As the Deputy will be aware, the Law Reform Commission produced a report on Harmful Communications and Digital Safety in September 2016. This report contained a number of recommendations to improve the criminal justice and regulatory response to harm perpetrated online. The report is essentially divided into two parts:
It proposed the appointment of a Digital Safety Commissioner to promote digital safety, to publish a statutory Code of Practice on it and to oversee efficient take-down procedures to ensure that harmful communications can be removed as quickly as possible from social media sites. The proposed legislation in relation to the appointment of a Digital Safety Commissioner is being dealt with by the Department of Communications, Climate Action and Environment.
It also proposed significant reform in the area of the criminal law and it was intended that my Department would bring forward legislation to give effect to the criminal law aspects of the report. However, due to competing legislative priorities, progress was not as rapid as I had hoped. In 2017, Deputy Brendan Howlin introduced a Private Member’s Bill, the Harassment, Harmful Communications and Related Offences Bill 2017 to the Dáil. It completed second stage in January 2018 and was not opposed by Government.
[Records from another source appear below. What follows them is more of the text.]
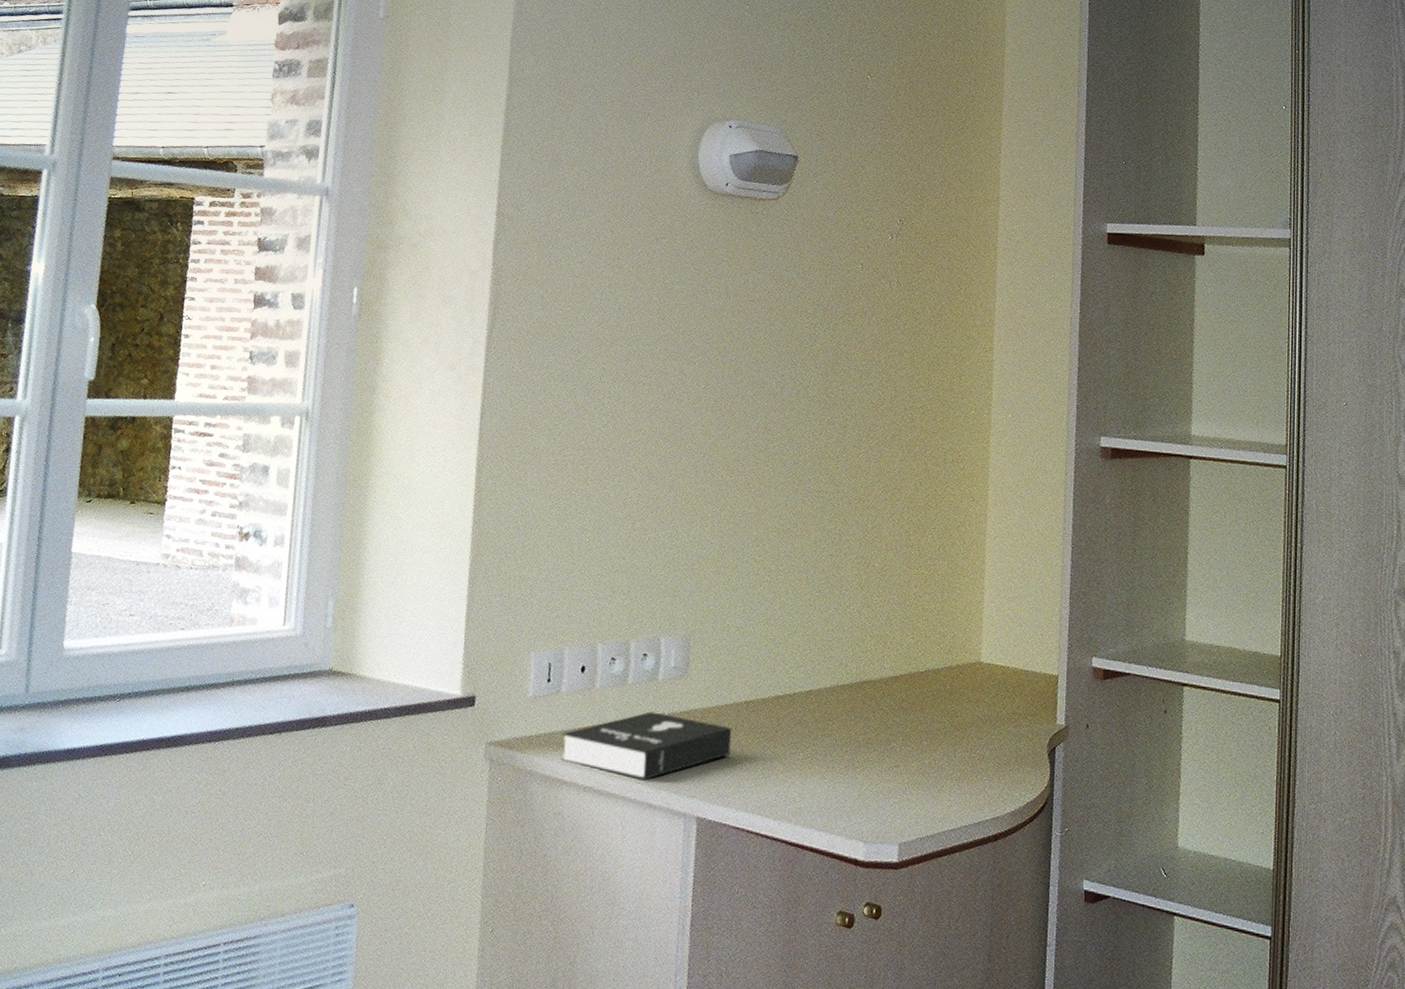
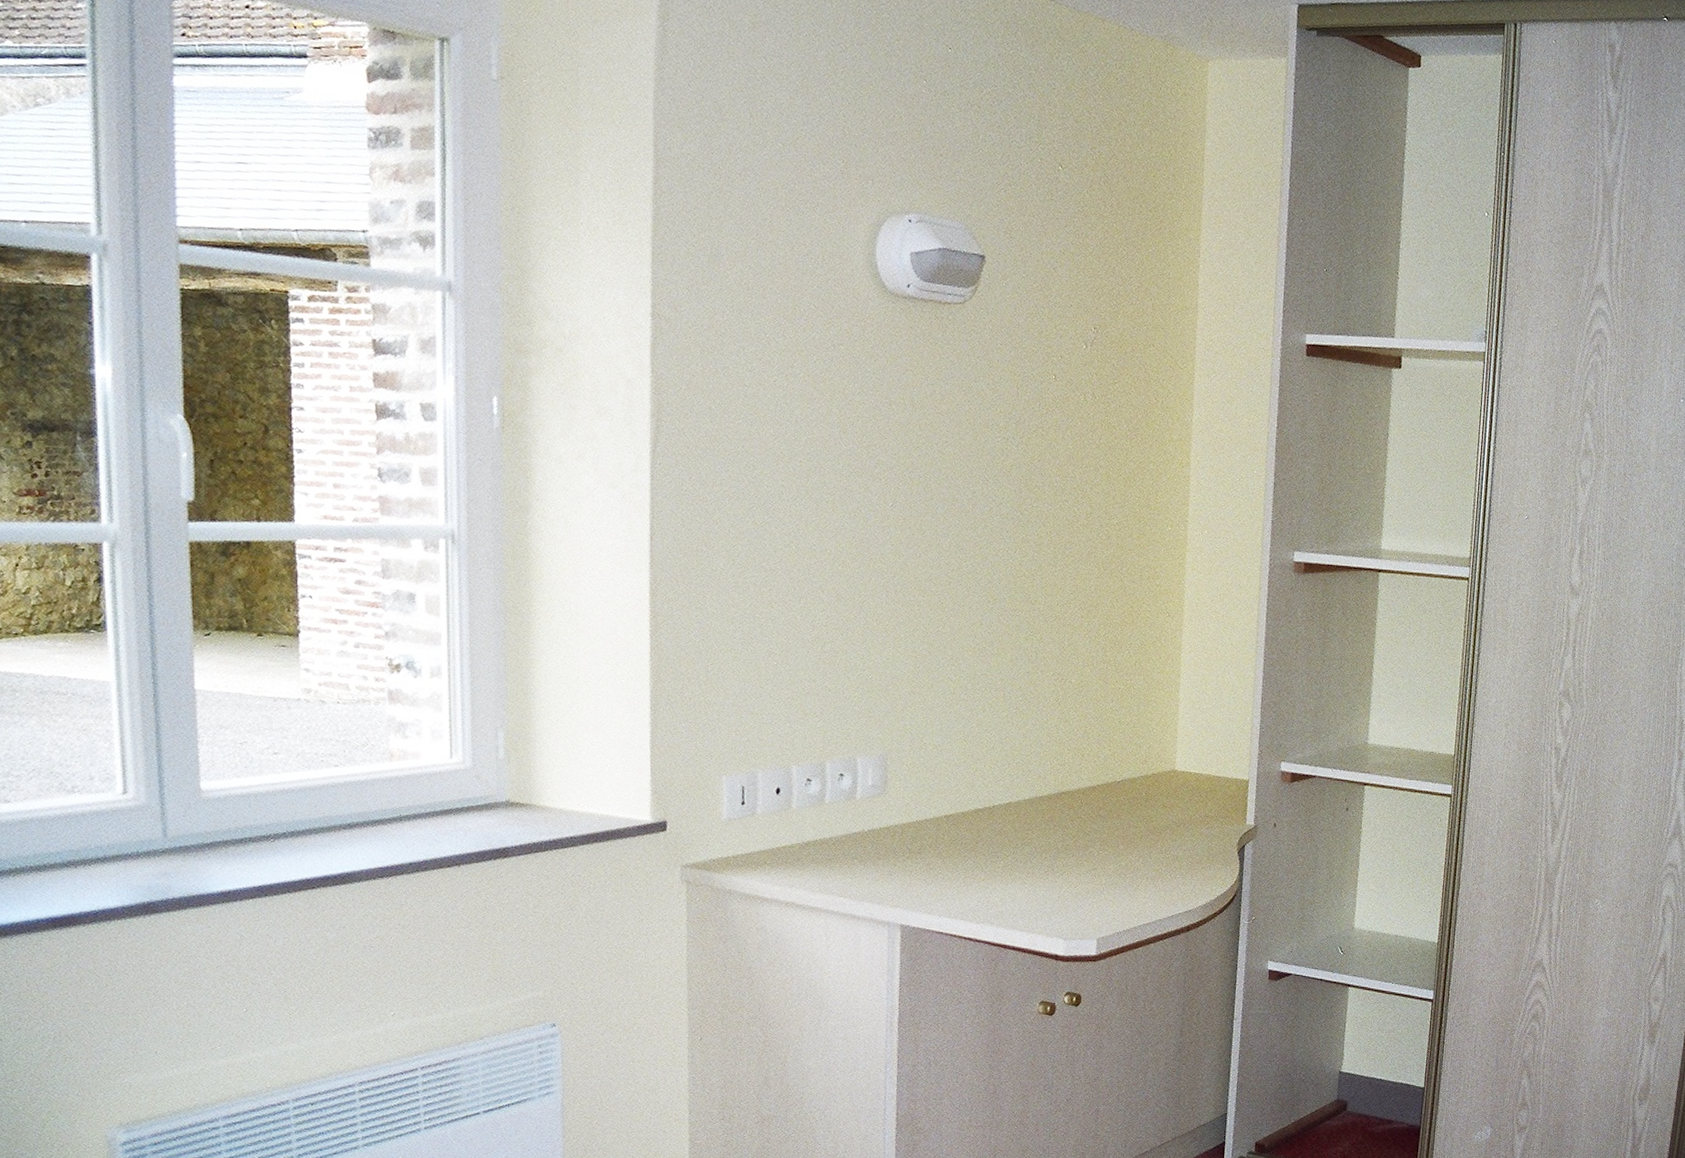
booklet: present [561,711,732,781] -> none [760,829,933,894]

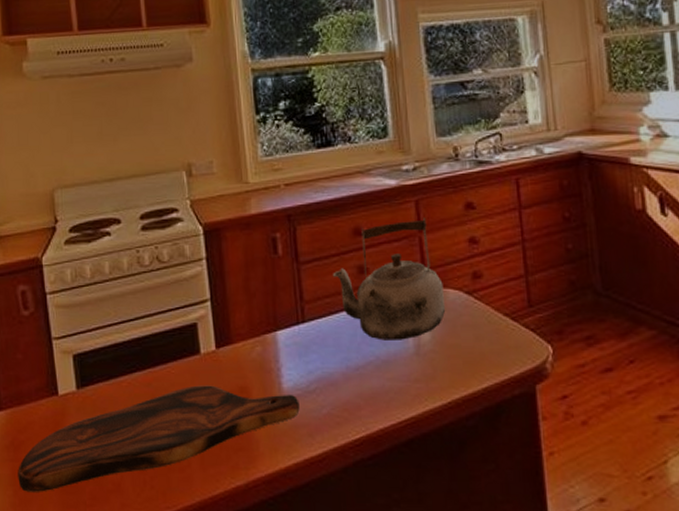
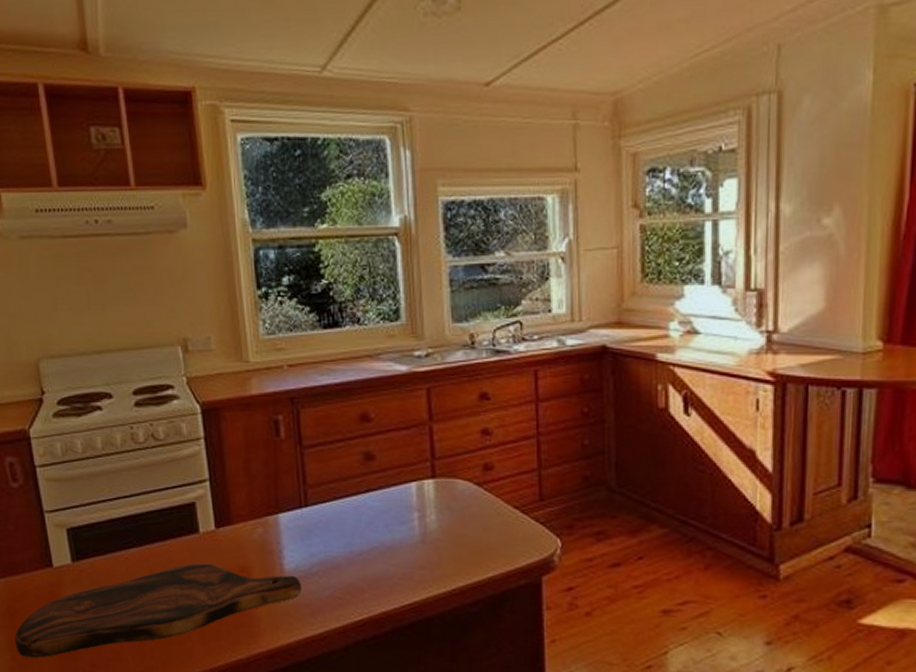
kettle: present [332,217,446,340] -> none [337,406,454,528]

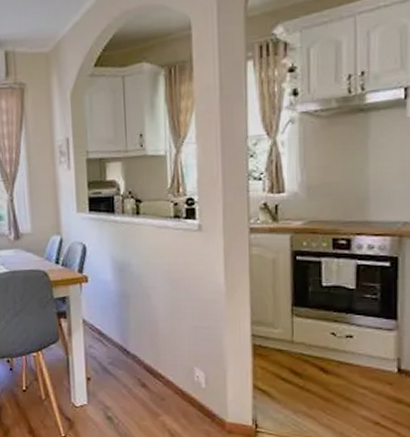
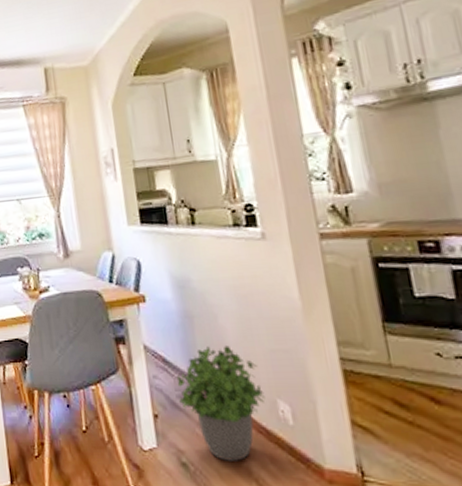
potted plant: none [109,322,184,416] -> present [176,345,265,461]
Cabinet approval was recently given to discontinue work on the Government Bill and to support Deputy Howlin’s Bill to ensure that legislation can be enacted as swiftly as possible. The main provisions of the Bill as published include:
- The existing offence of sending false, threatening, indecent or obscene messages will be extended. At present, it applies to communication by telephone or sms messaging but the new offence proposed will apply to all threatening, false, indecent and obscene messages sent persistently using any form of online or traditional method of communications.
- Two new offences relating to non-consensual distribution of intimate images with/without intent to cause harm or distress (generally referred to as “revenge pornography”). Whether the person against whom the offence was committed is underage or unable to guard themselves from harm is intended to be an aggravating factor to be considered in sentencing for the offence of non-consensual distribution of an image.
- The existing offence of harassment as contained in section 10 of the Non-Fatal Offences Against the Person Act, 1997 will be extended to include all forms of communication, including through online or digital communications and will include communication to, or about a person.
- A new stalking offence.
Department officials have been working with Deputy Howlin with the intention of identifying and bringing forward any necessary Government amendments to ensure the Bill can be as robust and effective as possible.
Legislative reform is one of the actions under the Action Plan for Online Safety 2018-2019, which was launched by the Taoiseach in July last year and is currently being implemented. The Action Plan involves a wide range of actions, across six Government Departments - Departments of Communications, Climate Action and Environment; Education and Skills; Justice and Equality; Children and Youth Affairs; Health and Business Enterprise and Innovation, recognising that online safety is not the responsibility of any one Department and signifying the range and breadth of the issues involved.
In light of the ongoing work in this Department and other Departments to tackle issues relating to online safety, I currently have no plans to review Part 11 or Part 13 of the Criminal Justice Act 2006 to extend anti-social behaviour orders to social media usage.